Count how many lines of the data below contain the string "operationType". Reply with the number alone.

'''

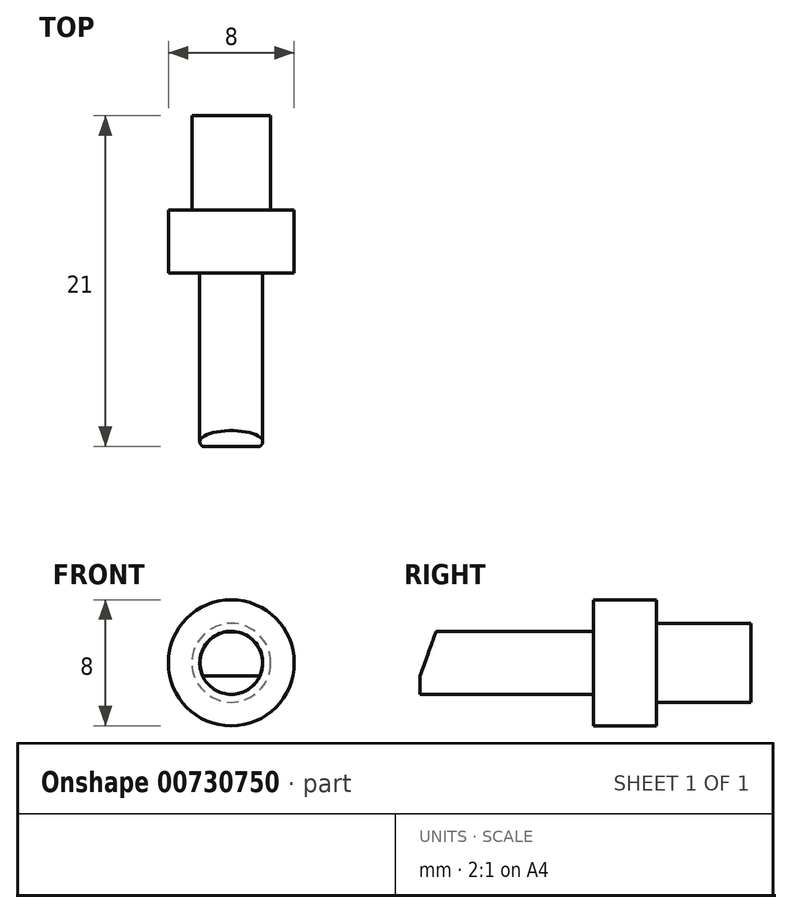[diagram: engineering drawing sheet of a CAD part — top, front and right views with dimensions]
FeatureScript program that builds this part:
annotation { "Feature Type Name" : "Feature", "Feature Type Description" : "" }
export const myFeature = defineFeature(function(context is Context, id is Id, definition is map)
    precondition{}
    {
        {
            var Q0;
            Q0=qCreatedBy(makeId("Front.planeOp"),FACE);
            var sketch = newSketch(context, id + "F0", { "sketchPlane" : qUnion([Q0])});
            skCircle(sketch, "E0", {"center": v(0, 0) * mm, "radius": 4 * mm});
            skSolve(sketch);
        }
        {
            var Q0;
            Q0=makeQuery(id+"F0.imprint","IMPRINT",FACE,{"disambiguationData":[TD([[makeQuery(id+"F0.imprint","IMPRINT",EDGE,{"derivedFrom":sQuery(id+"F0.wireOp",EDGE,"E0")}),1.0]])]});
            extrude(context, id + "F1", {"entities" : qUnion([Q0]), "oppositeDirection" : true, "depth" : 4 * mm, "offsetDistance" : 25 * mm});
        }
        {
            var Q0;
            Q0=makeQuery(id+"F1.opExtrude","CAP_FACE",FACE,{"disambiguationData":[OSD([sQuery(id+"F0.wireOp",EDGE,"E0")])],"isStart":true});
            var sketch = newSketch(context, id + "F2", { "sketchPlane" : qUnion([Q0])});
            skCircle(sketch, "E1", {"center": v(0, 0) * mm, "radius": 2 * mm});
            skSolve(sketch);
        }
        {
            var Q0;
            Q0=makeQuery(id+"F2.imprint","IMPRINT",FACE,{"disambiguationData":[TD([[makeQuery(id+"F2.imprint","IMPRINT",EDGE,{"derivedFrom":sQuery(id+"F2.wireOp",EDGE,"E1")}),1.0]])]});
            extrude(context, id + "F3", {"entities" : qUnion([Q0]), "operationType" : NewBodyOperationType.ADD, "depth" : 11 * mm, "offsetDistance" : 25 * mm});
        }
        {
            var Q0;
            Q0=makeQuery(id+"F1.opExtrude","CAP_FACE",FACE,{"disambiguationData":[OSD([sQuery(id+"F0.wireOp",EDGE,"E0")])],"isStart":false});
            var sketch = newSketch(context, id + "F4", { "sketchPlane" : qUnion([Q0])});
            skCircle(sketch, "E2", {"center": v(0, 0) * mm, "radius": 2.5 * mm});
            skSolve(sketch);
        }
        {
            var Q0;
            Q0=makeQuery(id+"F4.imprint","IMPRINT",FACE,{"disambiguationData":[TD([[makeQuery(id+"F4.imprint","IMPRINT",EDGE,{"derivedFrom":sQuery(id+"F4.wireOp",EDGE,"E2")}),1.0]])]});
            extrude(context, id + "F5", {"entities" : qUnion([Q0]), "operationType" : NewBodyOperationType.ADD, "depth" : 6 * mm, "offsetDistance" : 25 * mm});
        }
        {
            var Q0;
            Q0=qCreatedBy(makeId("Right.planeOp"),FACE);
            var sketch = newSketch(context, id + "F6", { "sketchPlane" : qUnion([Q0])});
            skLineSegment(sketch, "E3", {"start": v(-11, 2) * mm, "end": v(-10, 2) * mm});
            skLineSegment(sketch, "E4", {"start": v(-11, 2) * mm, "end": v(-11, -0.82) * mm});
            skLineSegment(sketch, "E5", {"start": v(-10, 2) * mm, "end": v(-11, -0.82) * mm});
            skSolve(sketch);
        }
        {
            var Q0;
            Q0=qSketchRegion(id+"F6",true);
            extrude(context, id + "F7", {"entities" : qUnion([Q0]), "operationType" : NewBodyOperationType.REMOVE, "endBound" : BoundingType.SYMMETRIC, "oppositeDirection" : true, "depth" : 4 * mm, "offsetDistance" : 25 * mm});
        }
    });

'''
'''

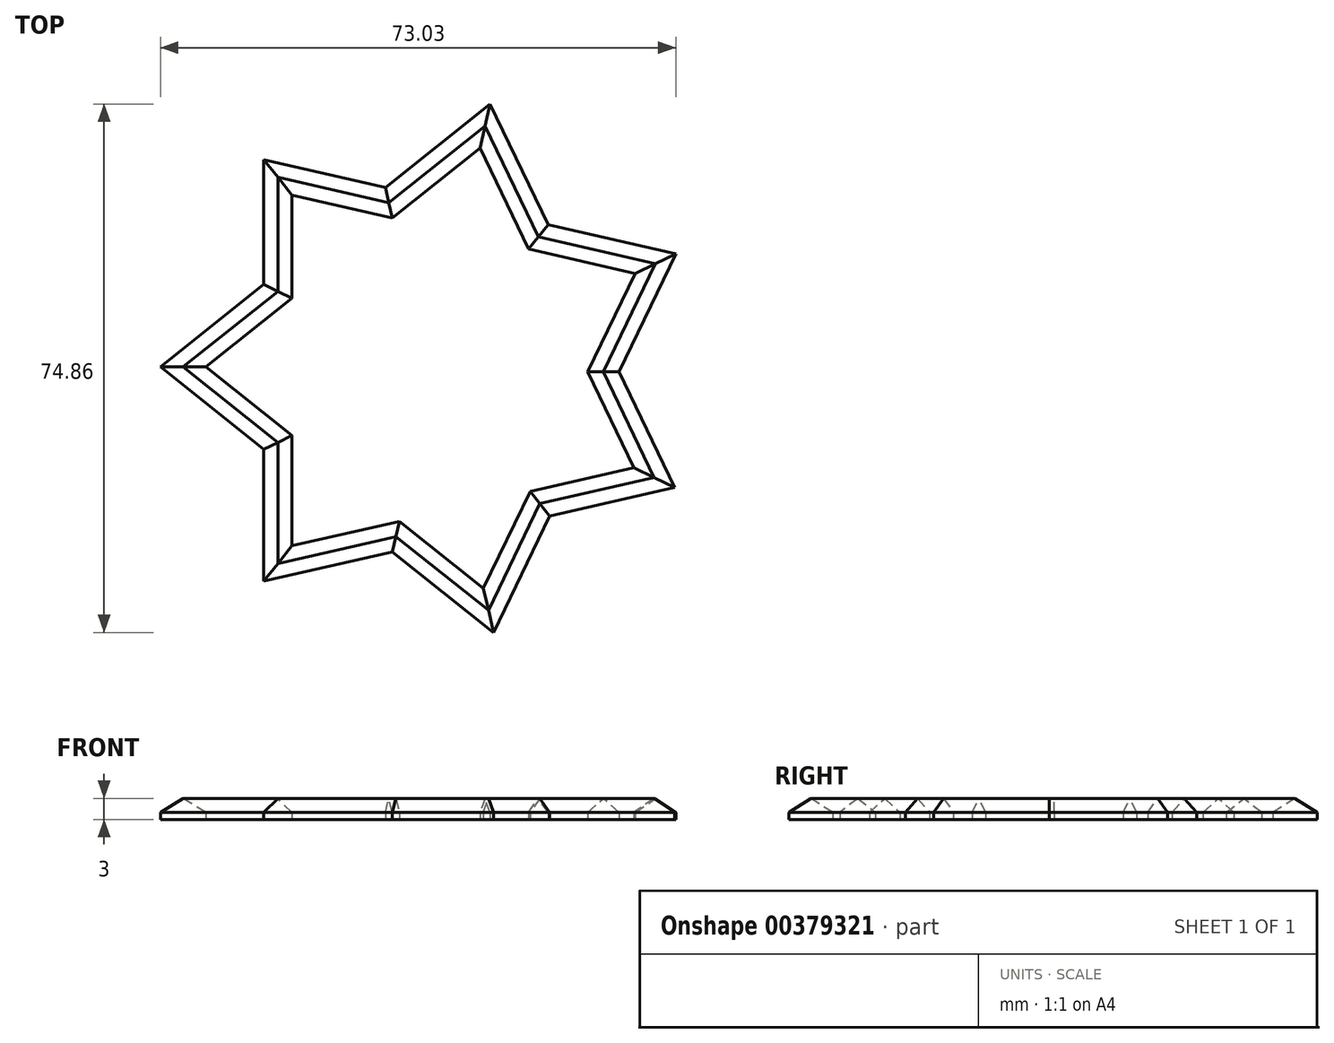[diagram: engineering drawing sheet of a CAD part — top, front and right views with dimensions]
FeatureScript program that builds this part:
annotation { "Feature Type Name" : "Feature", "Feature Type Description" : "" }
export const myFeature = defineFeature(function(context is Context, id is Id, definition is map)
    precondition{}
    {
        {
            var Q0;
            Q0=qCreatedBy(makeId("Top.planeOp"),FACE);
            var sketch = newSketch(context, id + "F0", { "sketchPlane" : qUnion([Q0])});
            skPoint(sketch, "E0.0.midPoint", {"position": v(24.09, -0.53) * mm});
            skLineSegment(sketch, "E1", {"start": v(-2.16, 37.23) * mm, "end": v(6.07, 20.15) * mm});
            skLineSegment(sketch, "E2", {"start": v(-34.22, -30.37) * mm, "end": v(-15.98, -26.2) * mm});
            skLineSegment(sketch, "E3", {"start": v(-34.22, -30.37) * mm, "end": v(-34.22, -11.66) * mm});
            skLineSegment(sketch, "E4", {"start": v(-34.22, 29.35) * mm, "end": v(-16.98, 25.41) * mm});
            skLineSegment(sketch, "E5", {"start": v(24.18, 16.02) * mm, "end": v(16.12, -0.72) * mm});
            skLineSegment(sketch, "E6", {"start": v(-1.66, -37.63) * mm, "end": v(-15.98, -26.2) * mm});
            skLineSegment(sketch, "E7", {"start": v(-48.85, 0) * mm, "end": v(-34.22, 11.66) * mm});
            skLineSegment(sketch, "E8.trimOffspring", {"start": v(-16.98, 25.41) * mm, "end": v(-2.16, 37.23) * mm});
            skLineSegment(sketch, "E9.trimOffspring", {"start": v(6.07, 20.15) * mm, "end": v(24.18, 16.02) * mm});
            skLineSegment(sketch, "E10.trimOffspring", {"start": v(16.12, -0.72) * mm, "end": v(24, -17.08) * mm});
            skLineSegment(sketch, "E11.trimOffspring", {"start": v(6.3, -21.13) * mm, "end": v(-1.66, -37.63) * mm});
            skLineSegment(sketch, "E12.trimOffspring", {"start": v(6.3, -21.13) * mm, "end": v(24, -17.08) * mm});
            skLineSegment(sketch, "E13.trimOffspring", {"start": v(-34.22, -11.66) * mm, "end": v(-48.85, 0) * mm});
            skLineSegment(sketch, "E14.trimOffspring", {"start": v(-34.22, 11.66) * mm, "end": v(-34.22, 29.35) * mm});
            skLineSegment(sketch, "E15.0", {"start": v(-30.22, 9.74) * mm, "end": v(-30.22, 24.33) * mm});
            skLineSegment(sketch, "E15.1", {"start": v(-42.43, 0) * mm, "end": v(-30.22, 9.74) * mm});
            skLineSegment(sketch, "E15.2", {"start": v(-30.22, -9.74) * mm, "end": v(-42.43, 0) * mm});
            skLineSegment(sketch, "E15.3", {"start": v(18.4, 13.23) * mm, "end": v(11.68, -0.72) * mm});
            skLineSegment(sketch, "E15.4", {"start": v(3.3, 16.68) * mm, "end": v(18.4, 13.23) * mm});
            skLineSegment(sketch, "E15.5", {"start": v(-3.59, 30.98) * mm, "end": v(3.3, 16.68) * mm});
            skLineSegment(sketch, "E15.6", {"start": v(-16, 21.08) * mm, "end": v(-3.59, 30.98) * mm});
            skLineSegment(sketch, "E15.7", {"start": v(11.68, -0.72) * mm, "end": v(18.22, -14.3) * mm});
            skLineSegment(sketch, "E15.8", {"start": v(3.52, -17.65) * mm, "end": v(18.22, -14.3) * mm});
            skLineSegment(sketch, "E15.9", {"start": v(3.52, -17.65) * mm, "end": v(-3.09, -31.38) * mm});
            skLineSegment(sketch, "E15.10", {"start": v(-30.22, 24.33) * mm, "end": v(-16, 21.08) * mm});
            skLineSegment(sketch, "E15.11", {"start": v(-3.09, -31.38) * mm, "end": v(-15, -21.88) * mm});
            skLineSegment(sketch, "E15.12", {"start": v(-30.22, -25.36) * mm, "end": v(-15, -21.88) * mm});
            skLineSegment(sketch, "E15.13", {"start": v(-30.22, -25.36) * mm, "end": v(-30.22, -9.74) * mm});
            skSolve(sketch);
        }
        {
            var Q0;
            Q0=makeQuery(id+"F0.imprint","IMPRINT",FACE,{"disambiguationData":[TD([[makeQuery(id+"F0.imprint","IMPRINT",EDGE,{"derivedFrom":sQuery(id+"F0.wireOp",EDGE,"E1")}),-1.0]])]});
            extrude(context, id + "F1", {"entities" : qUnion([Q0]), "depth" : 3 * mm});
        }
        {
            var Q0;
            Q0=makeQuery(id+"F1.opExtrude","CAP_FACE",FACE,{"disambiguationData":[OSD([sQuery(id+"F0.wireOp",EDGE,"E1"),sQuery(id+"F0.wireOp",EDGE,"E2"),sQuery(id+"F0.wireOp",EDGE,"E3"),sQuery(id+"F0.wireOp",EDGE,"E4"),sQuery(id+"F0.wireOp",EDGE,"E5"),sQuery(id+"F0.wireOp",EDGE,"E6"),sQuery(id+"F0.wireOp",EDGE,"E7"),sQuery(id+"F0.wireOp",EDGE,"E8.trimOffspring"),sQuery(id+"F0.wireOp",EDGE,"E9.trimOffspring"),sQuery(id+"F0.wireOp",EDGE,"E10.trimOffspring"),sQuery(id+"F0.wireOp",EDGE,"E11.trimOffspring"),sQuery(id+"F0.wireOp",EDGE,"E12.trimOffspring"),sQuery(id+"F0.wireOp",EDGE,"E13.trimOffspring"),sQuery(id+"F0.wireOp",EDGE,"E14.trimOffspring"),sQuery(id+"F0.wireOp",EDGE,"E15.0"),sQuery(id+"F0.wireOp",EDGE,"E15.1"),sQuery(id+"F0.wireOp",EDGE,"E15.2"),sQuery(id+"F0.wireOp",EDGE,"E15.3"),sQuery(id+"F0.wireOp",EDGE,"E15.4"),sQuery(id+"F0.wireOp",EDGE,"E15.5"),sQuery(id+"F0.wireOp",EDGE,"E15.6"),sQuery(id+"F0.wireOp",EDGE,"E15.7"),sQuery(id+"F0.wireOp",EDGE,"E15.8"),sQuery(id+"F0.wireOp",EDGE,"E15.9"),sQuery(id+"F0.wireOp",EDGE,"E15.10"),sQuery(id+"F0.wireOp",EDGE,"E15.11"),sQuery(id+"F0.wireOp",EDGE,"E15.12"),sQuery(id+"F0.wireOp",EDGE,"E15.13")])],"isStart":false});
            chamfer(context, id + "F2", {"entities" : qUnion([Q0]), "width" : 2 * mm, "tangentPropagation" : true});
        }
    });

'''

> FINAL RESULT:
3